» **Provided text**

--- --- ---

I couldn’t really figure it out until I had an aha moment a few weeks back while reading a lovely memoir by well-known gardener and garden blogger Margaret Roach. The book, titled, And I Shall Have Some Peace There, explores the author’s own multi-decade journey into the garden, and I found that in telling her story, Margaret Roach was able to articulate very clearly what it is about gardening that has been so helpful to me in settling my restless soul back into some sort of semi-working order. While I couldn’t quite find the words myself to describe what gardening does for me, Margaret Roach did.
“Even then, when I had no botanical Latin or any confidence in what I was doing, gardening had become my first moving meditation, my yoga…When I was weeding, I was really weeding…I as in it as if it were the motions of vinyasa… I admit it: I garden because I cannot help myself. …It is no wonder that so much of gardening is done on one’s knees, this practice of horticulture is a wildly humbling way to pass one’s days on Earth…To be a gardener is to come face to face with powerlessness….and to cultivate patience as actively as you do botanical things…I know only one thing for certain about gardening now, thirty years in: Things will die… The garden is where there’s no pretending that living things don’t die…When I was raking, I raked – in the moment of raking awareness, neither thinking in shoulda, coulda, woulda monkey mind, nor wandering into daydreams, past or future. Being truly at attention and one with the task; that sense of perfect union was what I’d not found anywhere else…”

--- --- ---

» **Data entries**
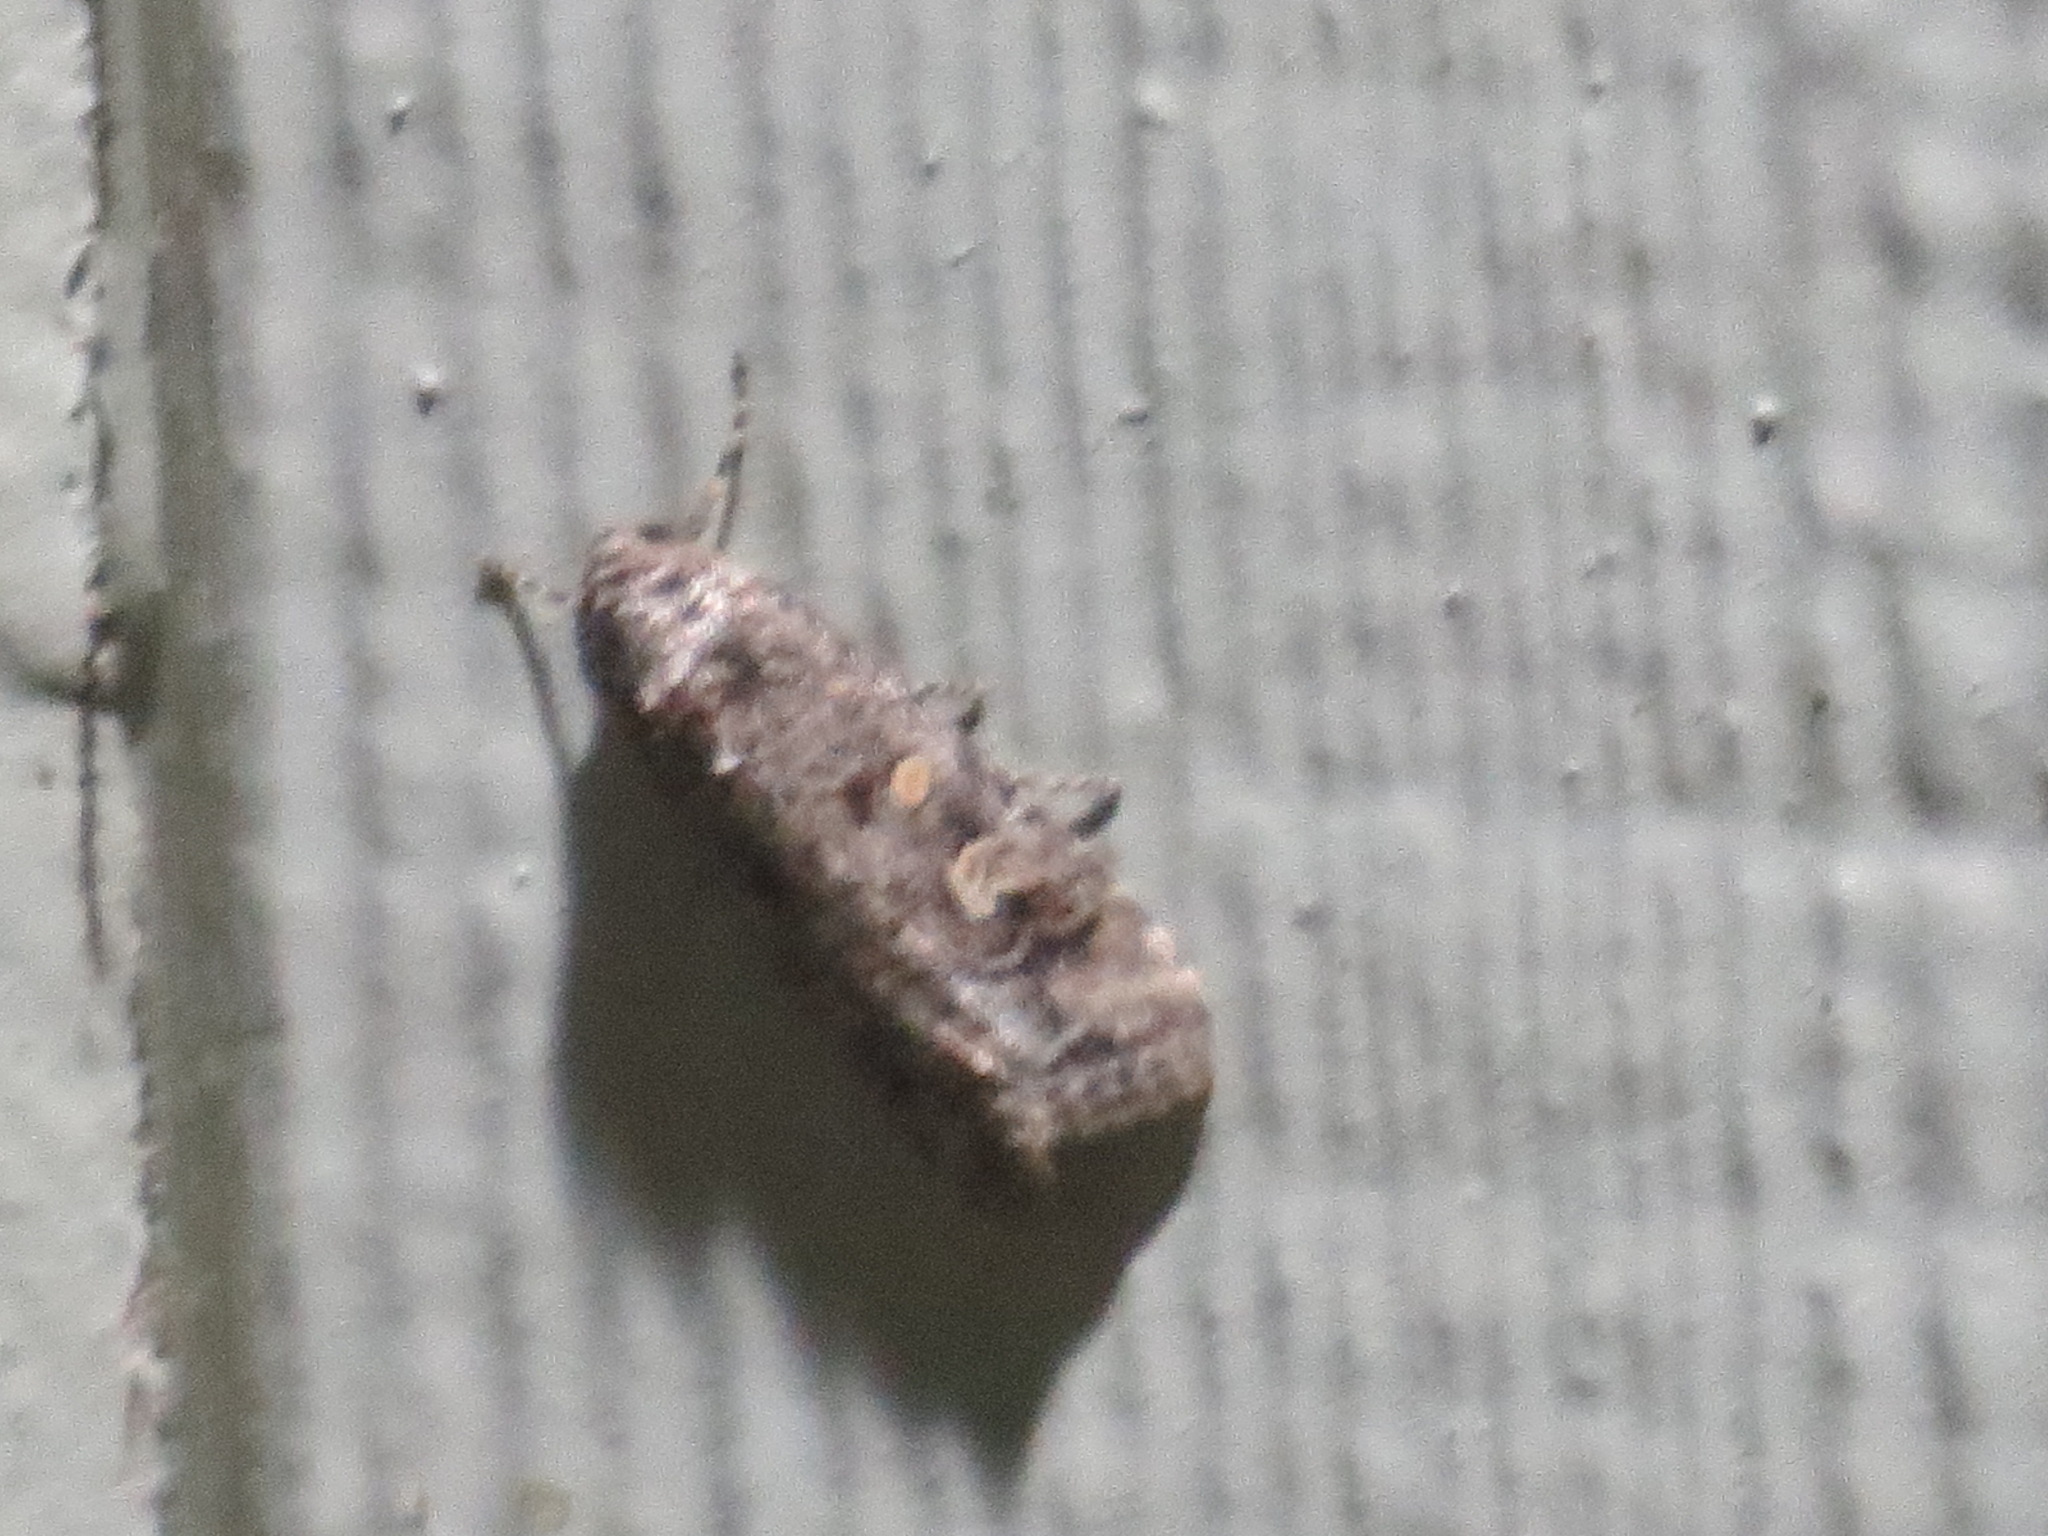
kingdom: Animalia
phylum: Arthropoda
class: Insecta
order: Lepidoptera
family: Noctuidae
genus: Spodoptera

--- --- ---

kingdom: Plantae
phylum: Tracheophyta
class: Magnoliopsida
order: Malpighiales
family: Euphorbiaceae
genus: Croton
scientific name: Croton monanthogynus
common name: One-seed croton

--- --- ---

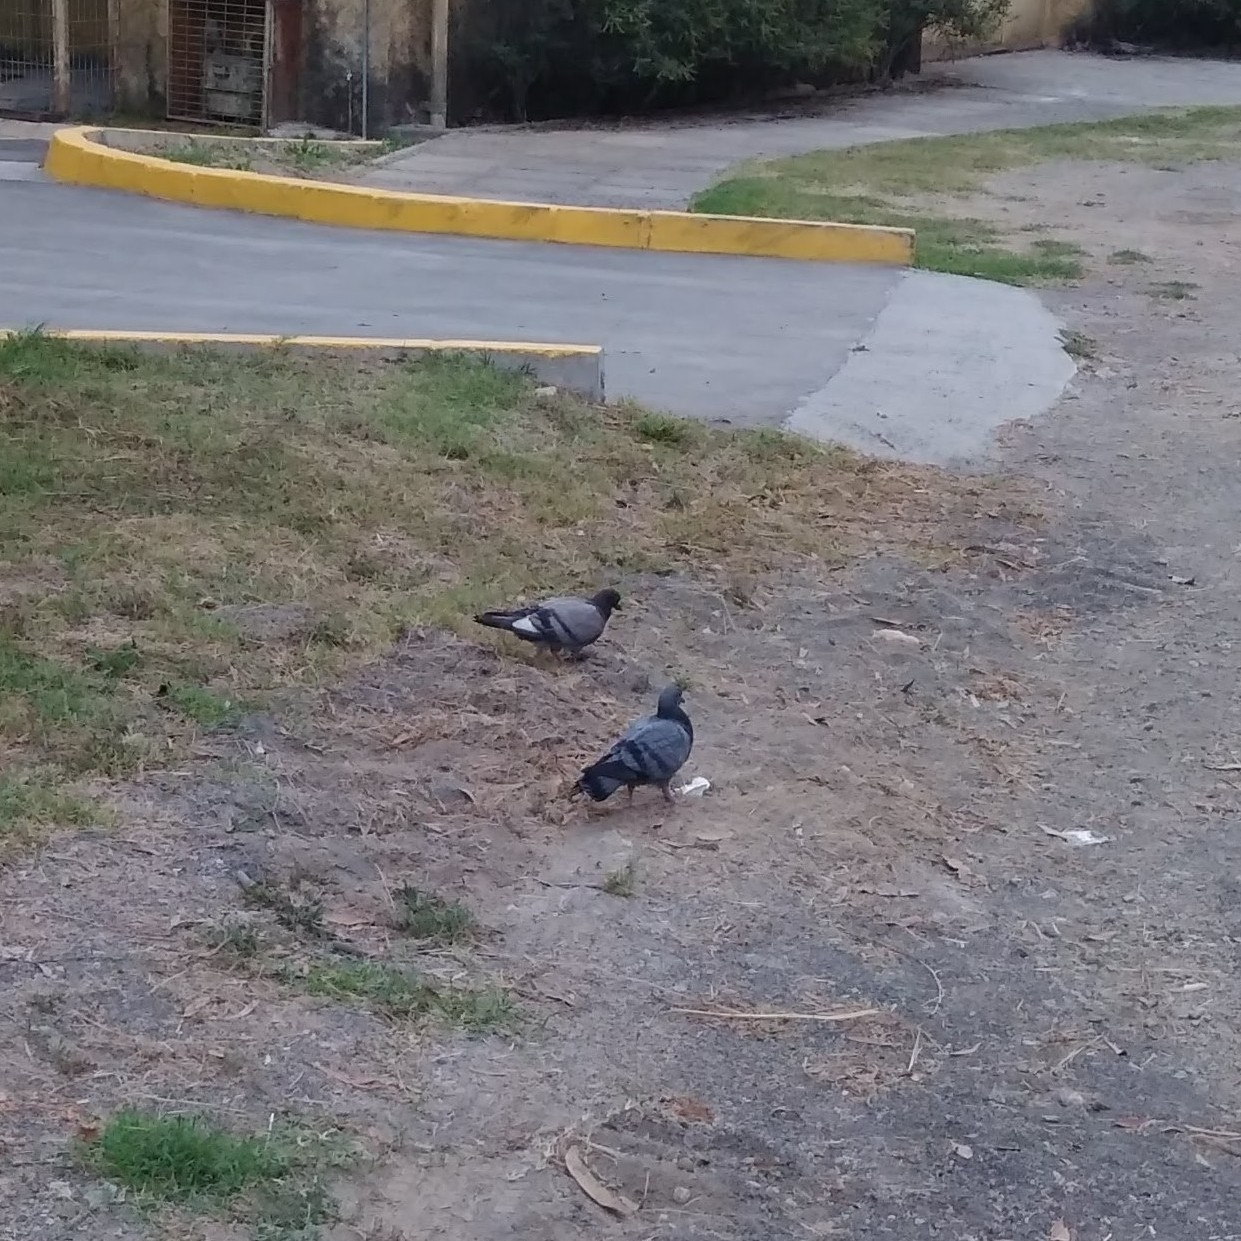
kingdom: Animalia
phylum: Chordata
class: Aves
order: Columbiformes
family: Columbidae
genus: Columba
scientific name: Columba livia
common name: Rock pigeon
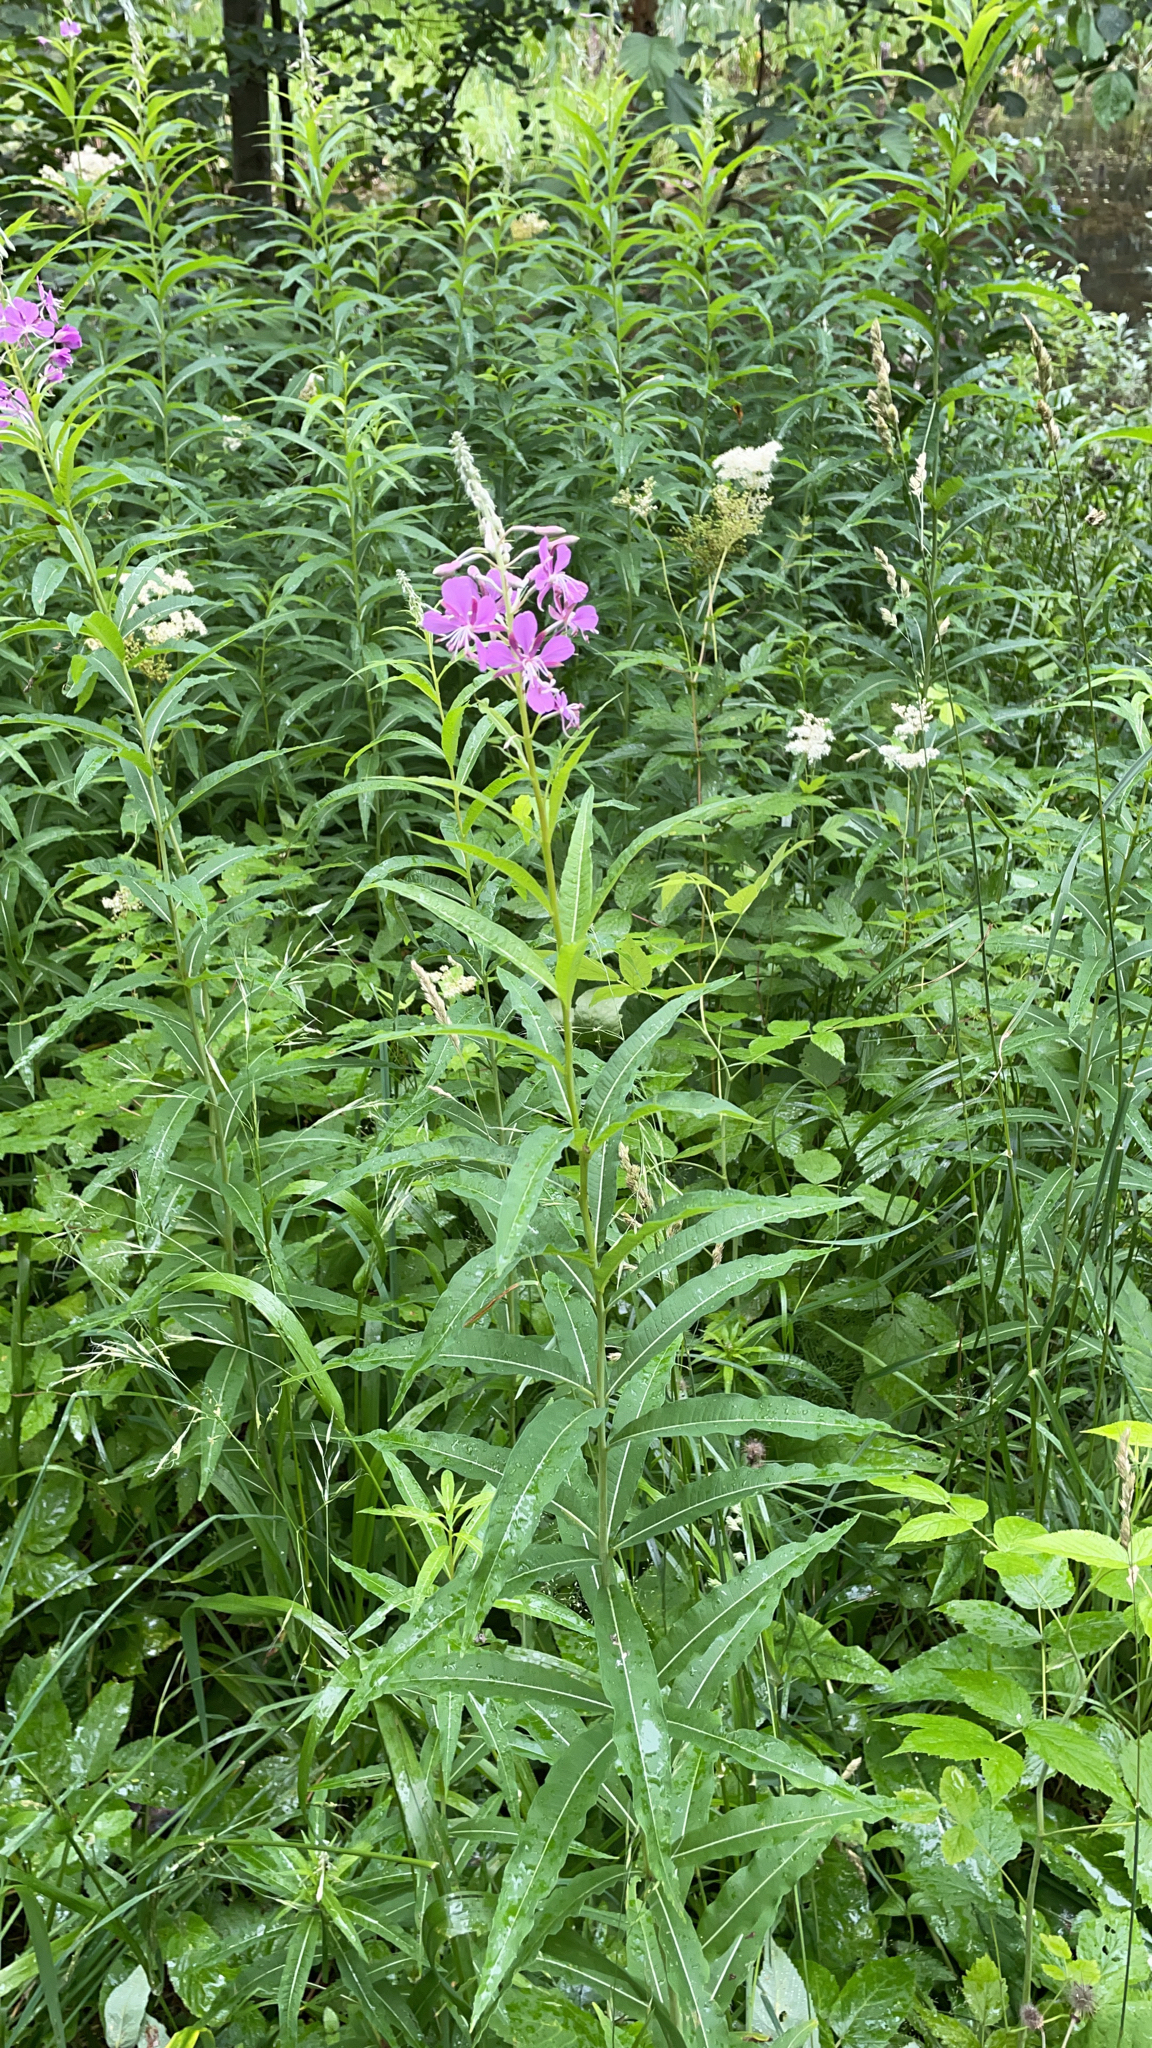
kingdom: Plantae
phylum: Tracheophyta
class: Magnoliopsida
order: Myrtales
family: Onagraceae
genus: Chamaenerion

--- --- ---

» **What you will do**
Quote the gardening passage from "I couldn’t really" down to "Margaret Roach did.". Rely only on the gardening passage, not the material.

» **Exercise response**
I couldn’t really figure it out until I had an aha moment a few weeks back while reading a lovely memoir by well-known gardener and garden blogger Margaret Roach. The book, titled, And I Shall Have Some Peace There, explores the author’s own multi-decade journey into the garden, and I found that in telling her story, Margaret Roach was able to articulate very clearly what it is about gardening that has been so helpful to me in settling my restless soul back into some sort of semi-working order. While I couldn’t quite find the words myself to describe what gardening does for me, Margaret Roach did.